**Exercise brief**
Copy exactly, beginning with the line holding "hardback book: none" and ending with the final line of the data beneath this task; copy nothing else, and leave out every picture.

**Exercise input**
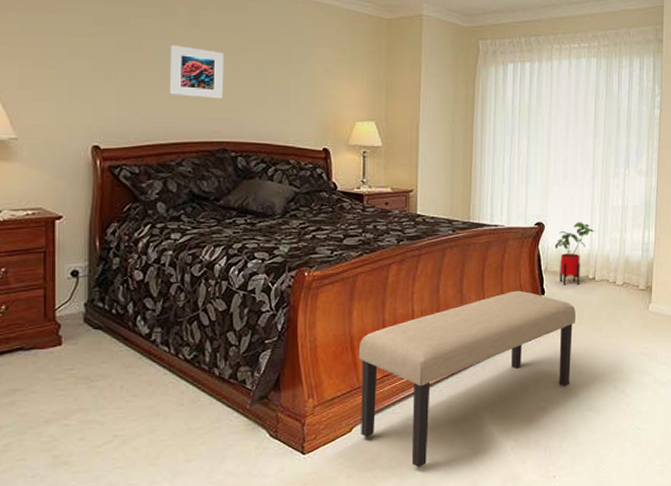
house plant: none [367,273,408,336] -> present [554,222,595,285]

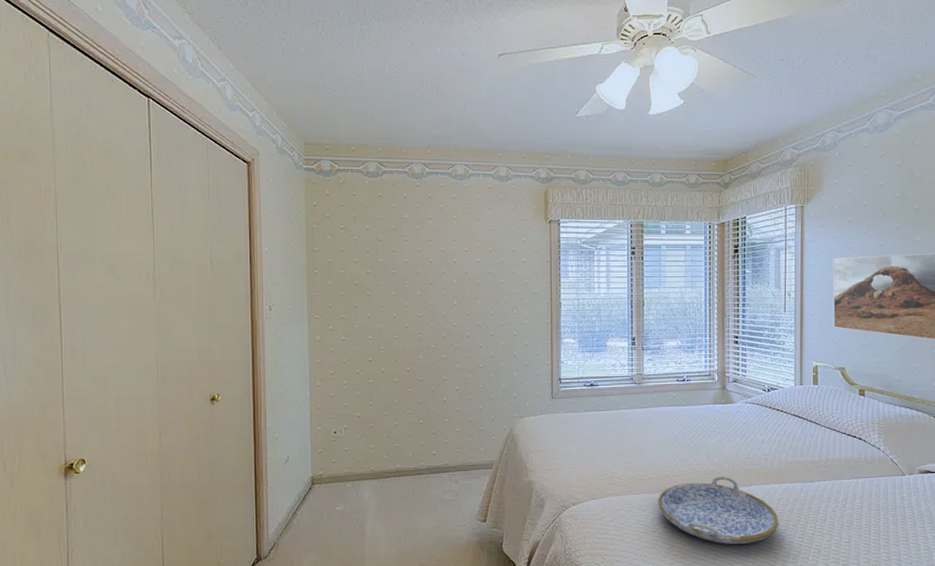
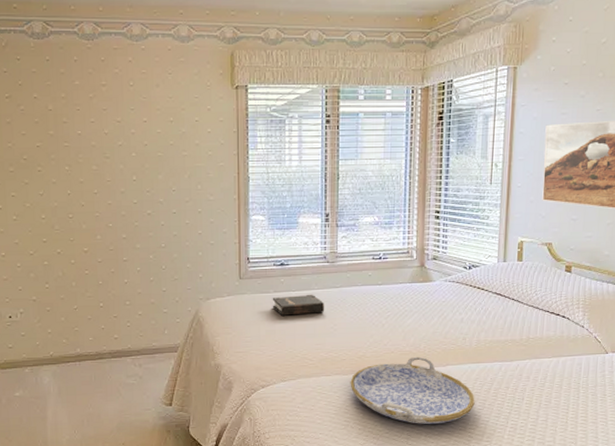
hardback book: none [582,413,633,434] -> present [272,294,325,316]

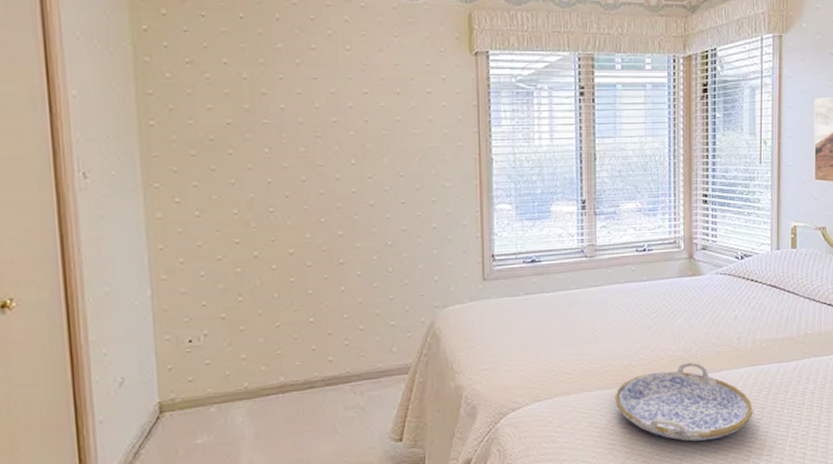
hardback book: present [272,294,325,316] -> none [522,295,584,323]

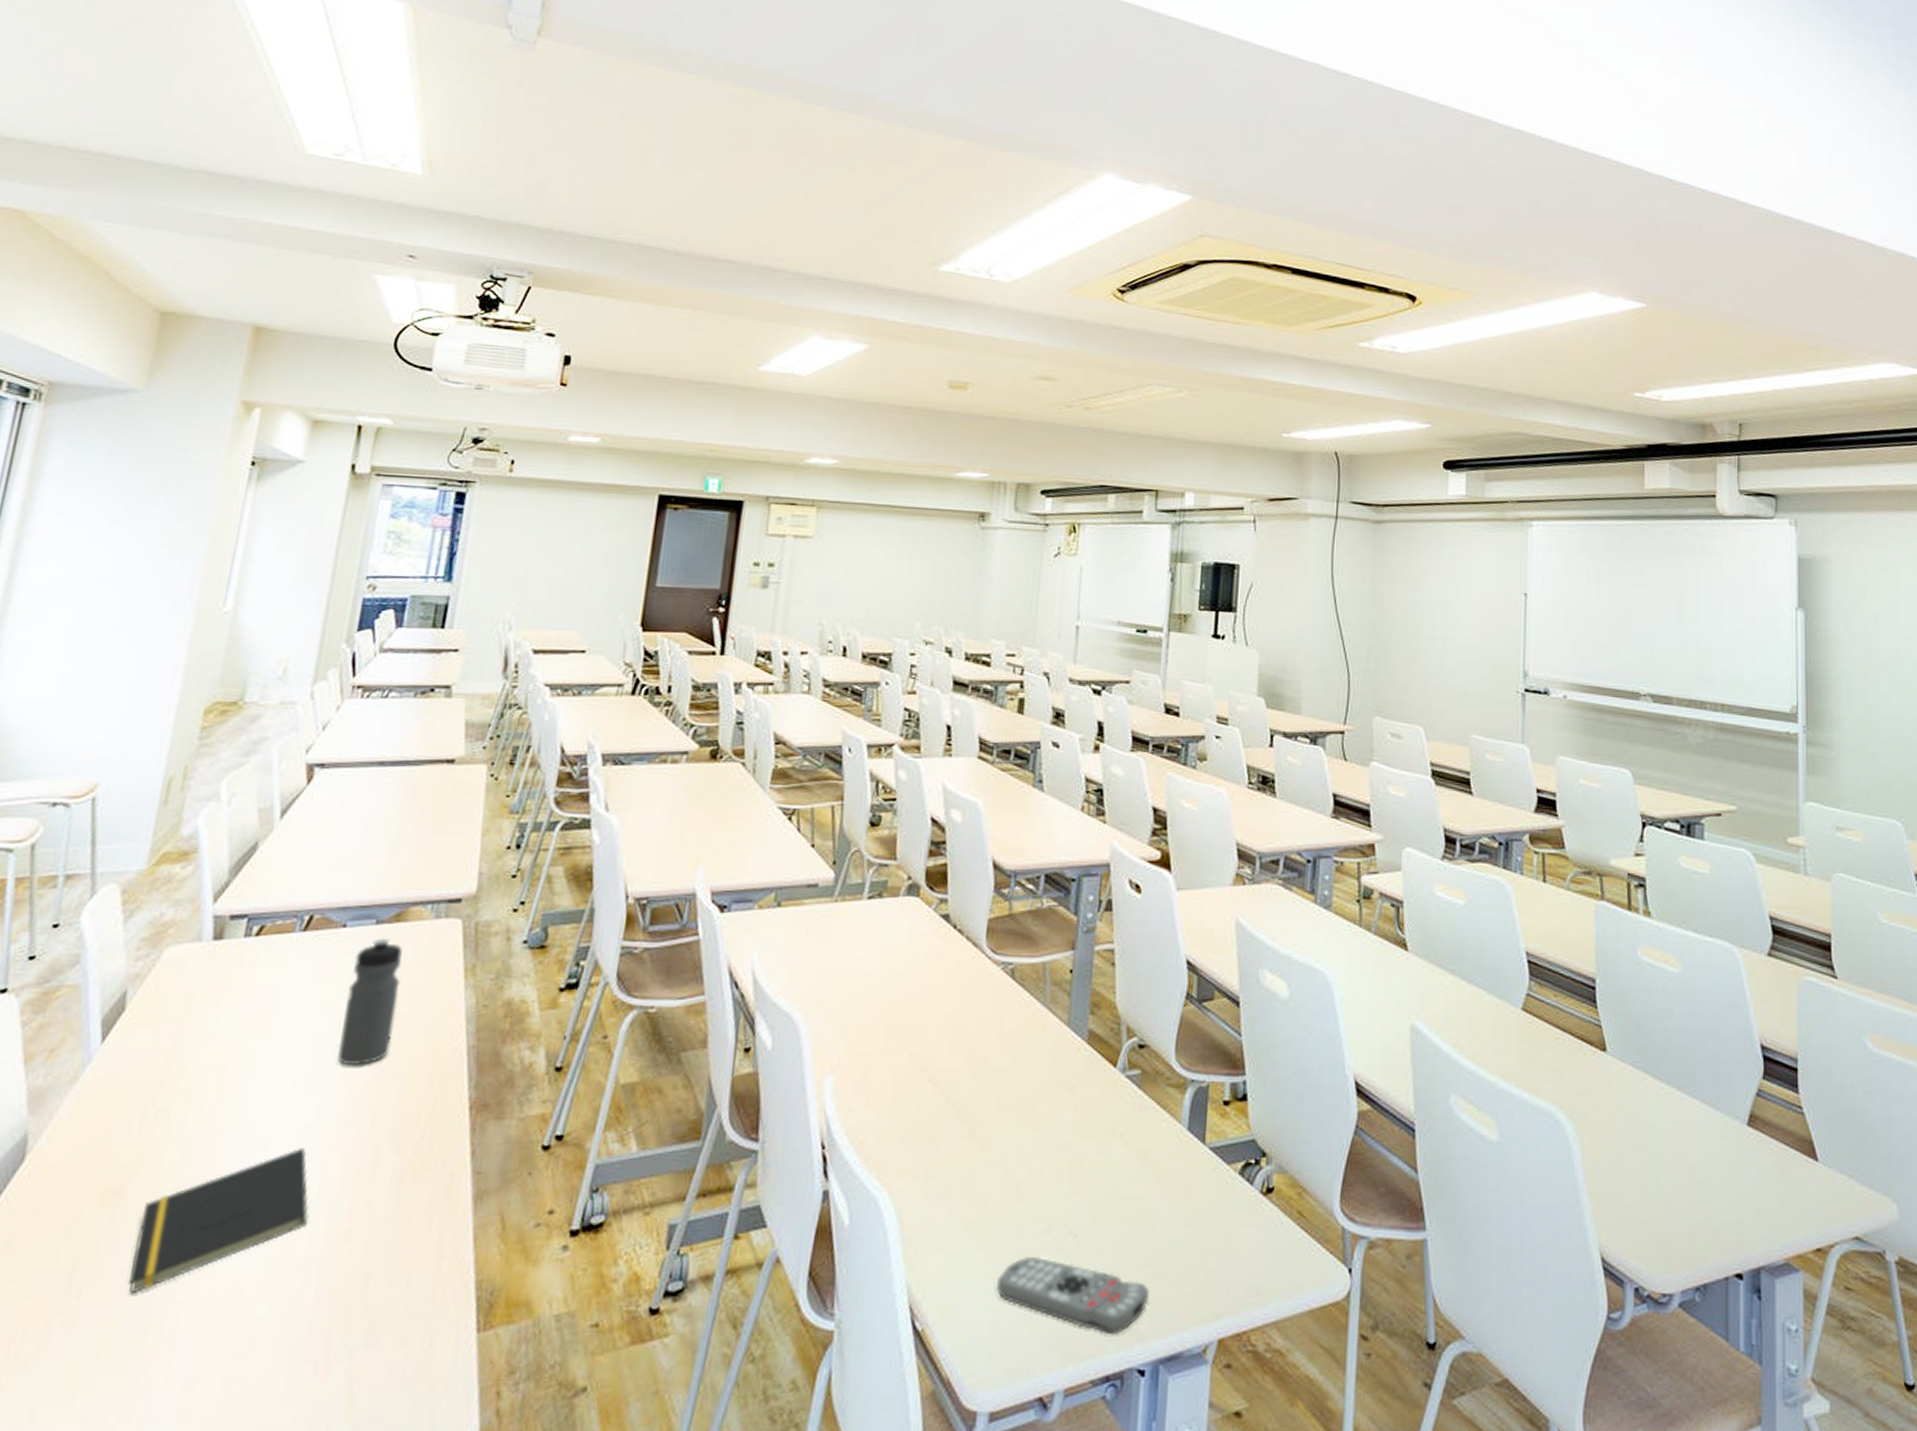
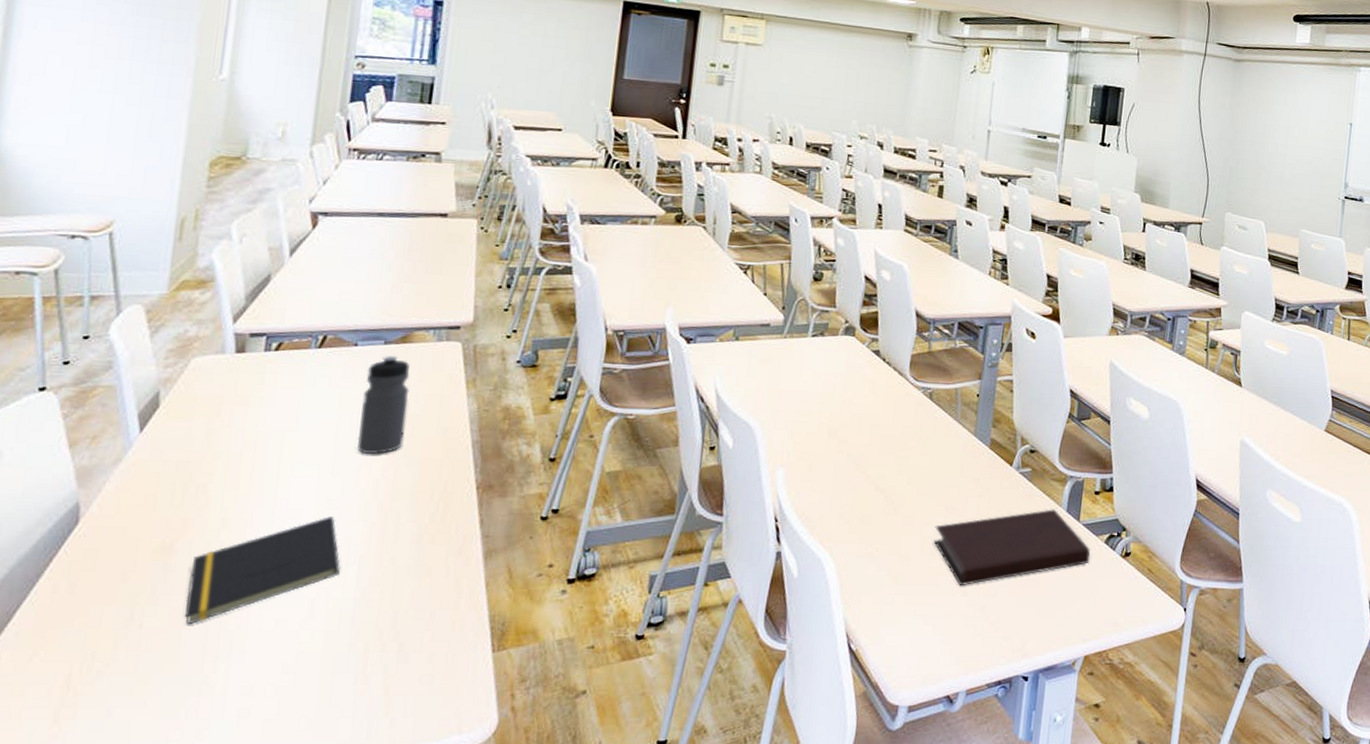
remote control: present [995,1255,1150,1335] -> none [914,598,1034,653]
notebook: none [1018,1126,1221,1238] -> present [933,509,1091,587]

**Answer for the task**
hardback book: none [582,413,633,434] -> present [272,294,325,316]

hardback book: present [272,294,325,316] -> none [522,295,584,323]

remote control: present [995,1255,1150,1335] -> none [914,598,1034,653]
notebook: none [1018,1126,1221,1238] -> present [933,509,1091,587]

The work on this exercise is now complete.